Adrian Stern a toujours donné l’image d’un jeunot menant sa vie avec insouciance, un sourire aux lèvres, si charmant que l’on ne saurait prendre ombrage de sa candeur récurrente. Âgé aujourd’hui de 41 ans, le chanteur a conservé cette allure d’adolescent souriant. Toutefois, ses textes révèlent peu à peu les questionnements d’un homme devenu père de famille.

Le titre du nouvel album d’Adrian Stern est long: «Chumm mir singed die Songs wo mir liebed und tanzed mit ihne dur d’Nacht» – et ses textes ne sont plus consacrés essentiellement aux nuits passées à danser sur sa musique préférée, mais développent des thèmes tels que la responsabilité, le couple, le doute et le vieillissement, avec des accents annonçant la première crise de la quarantaine.

Il y a 13 ans, dans son premier album «Stern», le jeune Badois chantait encore des chansons d’amour légères et charmantes. Plus tard, à l’époque du quatrième album «Herz», devenu double disque de platine, ses chansons se sont teintées de nostalgie, reflétant l’humeur d’un garçon plus tout jeune, mais toujours désireux de se confronter au monde.

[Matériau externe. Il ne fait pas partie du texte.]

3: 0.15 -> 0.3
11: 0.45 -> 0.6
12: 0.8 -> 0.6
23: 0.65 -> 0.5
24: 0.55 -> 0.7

Par la suite, Adrian Stern a fondé une famille, et l’album «1+1» sorti en 2013 adopte un ton plus sérieux, qui convient très bien à ce chantre du dialecte badois. C’est d’ailleurs une bonne chose qu’il ait conservé le même style pour les textes du dernier album. Les douze chansons de «Chumm mir singed…» sont empreintes d’une authentique maturité, d’une réflexion propre à ce musicien quadragénaire père de deux jeunes enfants: dans «Älter», le chanteur se demande s’il est à la hauteur de son rôle dans la vie et si tout ce qu’il fait a du sens. Dans «Irgendwie», il évoque l’angoisse et l’incertitude qui l’oppressent en voyant sa relation de couple changer avec le temps et les enfants. Mais il aborde également d’autres thèmes, tels que l’amour de sa ville natale Baden, qu’il exprime très joliment dans «Chlini Stadt und wildi Ross».

Sur le plan musical, Adrian Stern reste fidèle au style pop-rock, avec des textes en dialecte et des mélodies entraînantes portées par une guitare acoustique. Sa musique s’est toutefois enrichie de nouveaux sons électroniques, qui donnent aux chansons graves de l’ex-jeunot une sonorité intéressante.

Marko Lehtinen

Adrian Stern: «Chumm mir singed die Songs wo mir liebed und tanzed mit ihne dur d’Nacht», Sony Music, 2016.